**DESCRIPTION OF THE TASK**
Your reply should consist solely of the number of lines in the data that contain "集合论在可观测性中的应用".
--- LISTED RECORDS Enclosed Below ---
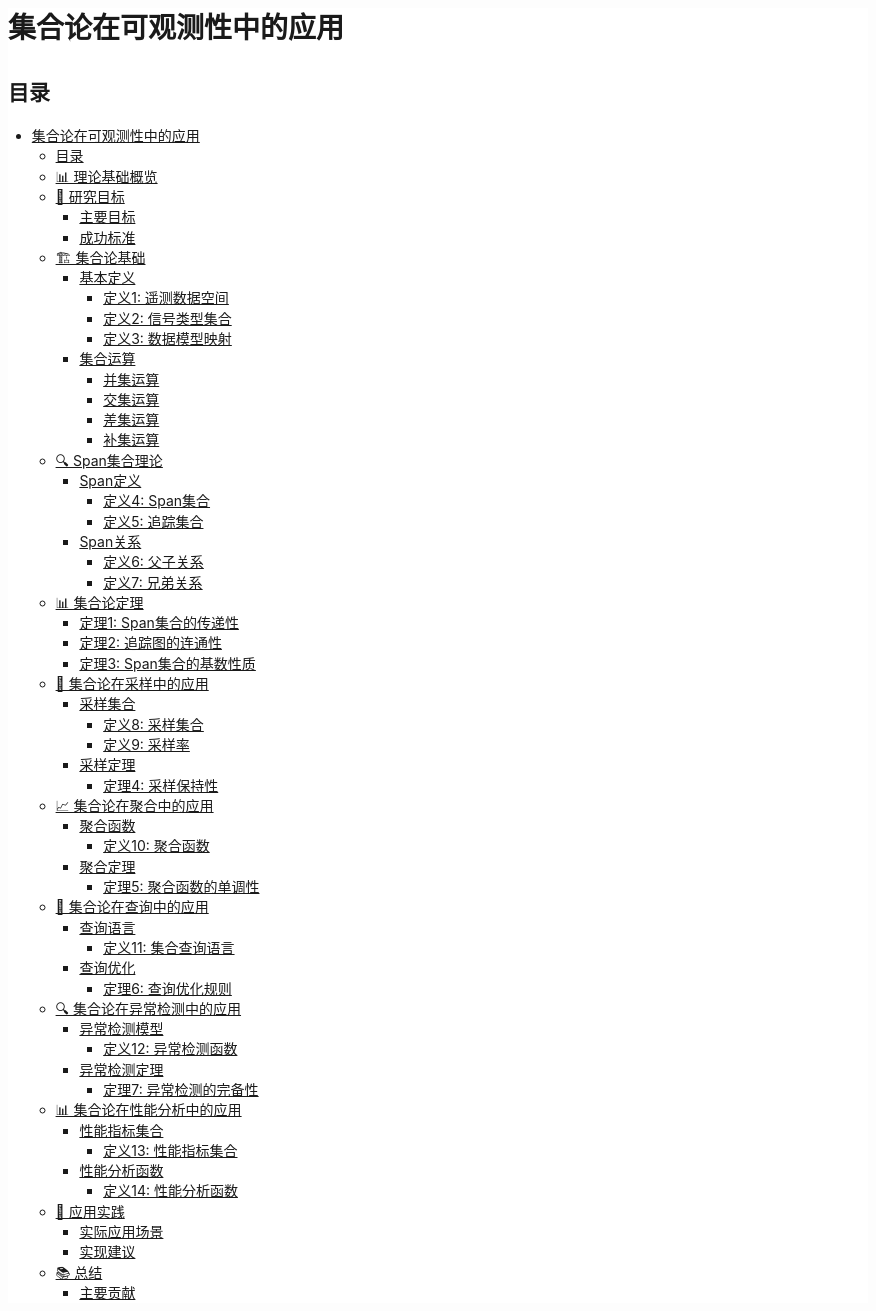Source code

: # 集合论在可观测性中的应用

## 目录

- [集合论在可观测性中的应用](#集合论在可观测性中的应用)
  - [目录](#目录)
  - [📊 理论基础概览](#-理论基础概览)
  - [🎯 研究目标](#-研究目标)
    - [主要目标](#主要目标)
    - [成功标准](#成功标准)
  - [🏗️ 集合论基础](#️-集合论基础)
    - [基本定义](#基本定义)
      - [定义1: 遥测数据空间](#定义1-遥测数据空间)
      - [定义2: 信号类型集合](#定义2-信号类型集合)
      - [定义3: 数据模型映射](#定义3-数据模型映射)
    - [集合运算](#集合运算)
      - [并集运算](#并集运算)
      - [交集运算](#交集运算)
      - [差集运算](#差集运算)
      - [补集运算](#补集运算)
  - [🔍 Span集合理论](#-span集合理论)
    - [Span定义](#span定义)
      - [定义4: Span集合](#定义4-span集合)
      - [定义5: 追踪集合](#定义5-追踪集合)
    - [Span关系](#span关系)
      - [定义6: 父子关系](#定义6-父子关系)
      - [定义7: 兄弟关系](#定义7-兄弟关系)
  - [📊 集合论定理](#-集合论定理)
    - [定理1: Span集合的传递性](#定理1-span集合的传递性)
    - [定理2: 追踪图的连通性](#定理2-追踪图的连通性)
    - [定理3: Span集合的基数性质](#定理3-span集合的基数性质)
  - [🔬 集合论在采样中的应用](#-集合论在采样中的应用)
    - [采样集合](#采样集合)
      - [定义8: 采样集合](#定义8-采样集合)
      - [定义9: 采样率](#定义9-采样率)
    - [采样定理](#采样定理)
      - [定理4: 采样保持性](#定理4-采样保持性)
  - [📈 集合论在聚合中的应用](#-集合论在聚合中的应用)
    - [聚合函数](#聚合函数)
      - [定义10: 聚合函数](#定义10-聚合函数)
    - [聚合定理](#聚合定理)
      - [定理5: 聚合函数的单调性](#定理5-聚合函数的单调性)
  - [🎯 集合论在查询中的应用](#-集合论在查询中的应用)
    - [查询语言](#查询语言)
      - [定义11: 集合查询语言](#定义11-集合查询语言)
    - [查询优化](#查询优化)
      - [定理6: 查询优化规则](#定理6-查询优化规则)
  - [🔍 集合论在异常检测中的应用](#-集合论在异常检测中的应用)
    - [异常检测模型](#异常检测模型)
      - [定义12: 异常检测函数](#定义12-异常检测函数)
    - [异常检测定理](#异常检测定理)
      - [定理7: 异常检测的完备性](#定理7-异常检测的完备性)
  - [📊 集合论在性能分析中的应用](#-集合论在性能分析中的应用)
    - [性能指标集合](#性能指标集合)
      - [定义13: 性能指标集合](#定义13-性能指标集合)
    - [性能分析函数](#性能分析函数)
      - [定义14: 性能分析函数](#定义14-性能分析函数)
  - [🎯 应用实践](#-应用实践)
    - [实际应用场景](#实际应用场景)
    - [实现建议](#实现建议)
  - [📚 总结](#-总结)
    - [主要贡献](#主要贡献)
--- End of Enclosed LISTED RECORDS ---
**RESULT FOR THIS TASK**
2